SOURCE DOCUMENT: Begin

The People Who “One Day At A Time” Gives Genuine Visibility To

Hello, mi gente!

Today we are on a mission.

IIB is my name, #SaveODAAT is my game.

Credit: Digital Spy

One of my absolute favorite television shows, Netflix Original “One Day At A Time,”is being cancelled due to the number of viewers being lower than what Netflix wanted.

The show is a reboot of the Norman Lear show from the 1970’s, but with the differing twist being that the family in this version is Cuban-American. The sitcom is full of nothing but poise in the way it handles difficult, but important topics through the personal narratives of characters that you instantly love. It gives amazing representation to so many minority communities in a genuinely well-planned, authentic manner.

It is funny, witty, emotional, charismatic, empowering, powerful, and simply brilliant. We need more.

Here’s how you can help find the show a new home.

Credit: BuzzFeed

1. Tweet #SaveODAAT and use the same hashtag on Instagram. It was trending on Twitter on Thursday, March 14th (the day that the cancellation was announced). Also, be sure to tag different networks that may be able to take the show on, such as NBC, ABC, Disney, Freeform, CBS, etc.

2. Watch the show on Netflix. They want numbers, we’ll give ’em numbers. I promise, you won’t regret watching. There’s something to another in it that everyone can resonate with and find moving, and that is incredibly difficult to pull off.

Here are the people given amazing representation for whom you should save the show. *Spoiler Alert*

Disclaimer: I’m absolutely not saying that other shows don’t represent these groups of people well, I’m just saying that this show does!

1. Women of color

Credit: Vanity Fair

Penelope, Lydia, Elena, Carmen, Jill, and Ramona, to name a few, provide amazing examples of what it is to be a confident woman of color. These are the examples in the media I would have loved to have been able to look up to growing up.

2. Immigrants

Credit: Tell-Tale TV

Many stories of resilience in immigration are told in this show, with Lydia’s (Abuelita) at the center. The USA needs these positive narratives that are transparent in order to emphasize the difficulty of immigration as well as spark empathy for the strong people fighting this current fight in a country whose arms are currently not so friendly and open.

SOURCE DOCUMENT: End
ENTRIES PROVIDED: Begin

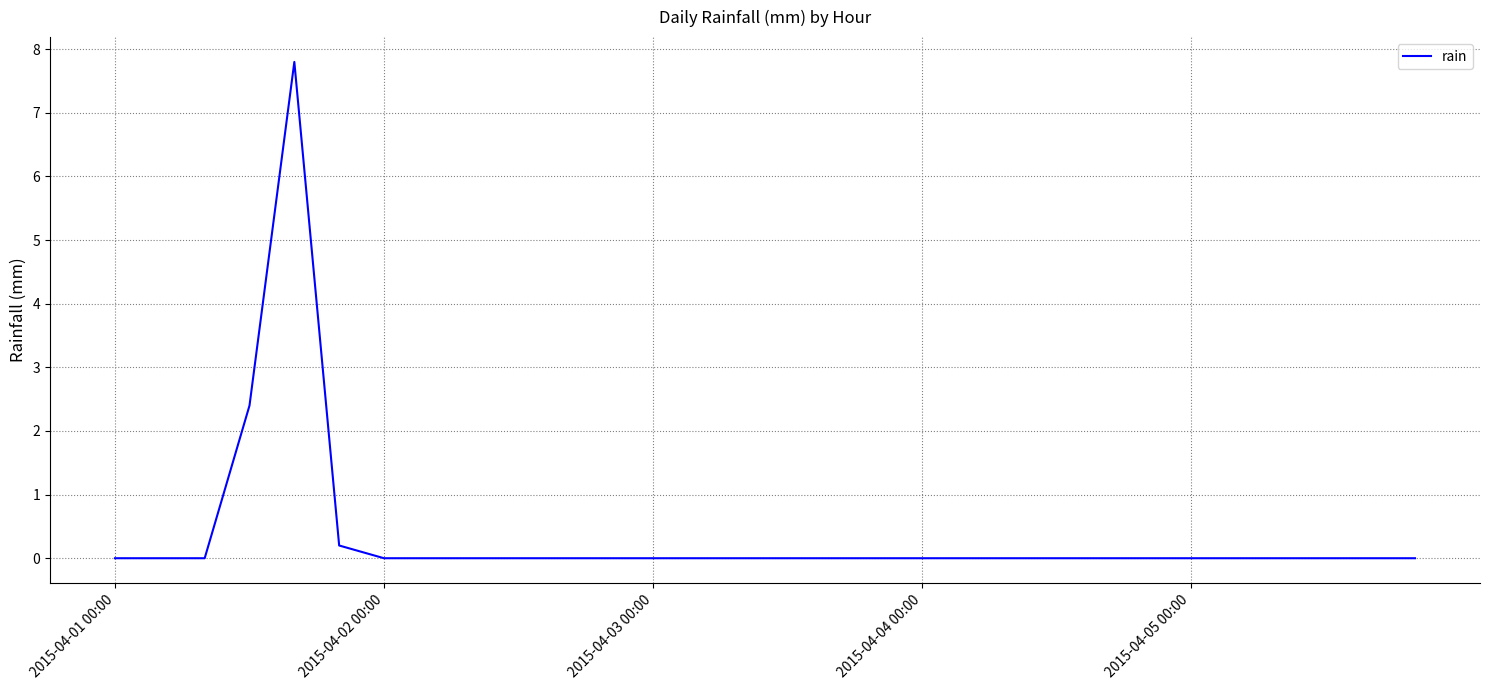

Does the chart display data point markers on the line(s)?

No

ENTRIES PROVIDED: End
ENTRIES PROVIDED: Begin

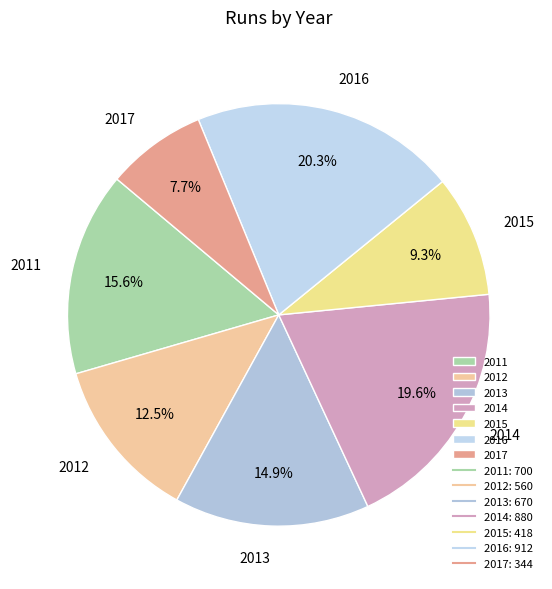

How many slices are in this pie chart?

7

ENTRIES PROVIDED: End

### TASKS TO COMPLETE
(A) Reproduce the post about One Day At A Time word for word from "1. Tweet #SaveODAAT" to "this show does!".
(B) Using the post about One Day At A Time, decide whether each statement agrees with it. Answer yes or no for each, and quote the deciding words.
(i) The family in this version of the show is Cuban-American.
(ii) The #SaveODAAT hashtag was trending on Twitter on Friday, March 15th.
(iii) The show is a reboot of a Norman Lear show from the 1980s.

### PROBLEM SOLUTIONS
(A)
1. Tweet #SaveODAAT and use the same hashtag on Instagram. It was trending on Twitter on Thursday, March 14th (the day that the cancellation was announced). Also, be sure to tag different networks that may be able to take the show on, such as NBC, ABC, Disney, Freeform, CBS, etc.

2. Watch the show on Netflix. They want numbers, we’ll give ’em numbers. I promise, you won’t regret watching. There’s something to another in it that everyone can resonate with and find moving, and that is incredibly difficult to pull off.

Here are the people given amazing representation for whom you should save the show. *Spoiler Alert*

Disclaimer: I’m absolutely not saying that other shows don’t represent these groups of people well, I’m just saying that this show does!

(B)
(i) Yes: "the family in this version is Cuban-American"
(ii) No: "It was trending on Twitter on Thursday, March 14th (the day that the cancellation was announced)"
(iii) No: "The show is a reboot of the Norman Lear show from the 1970’s"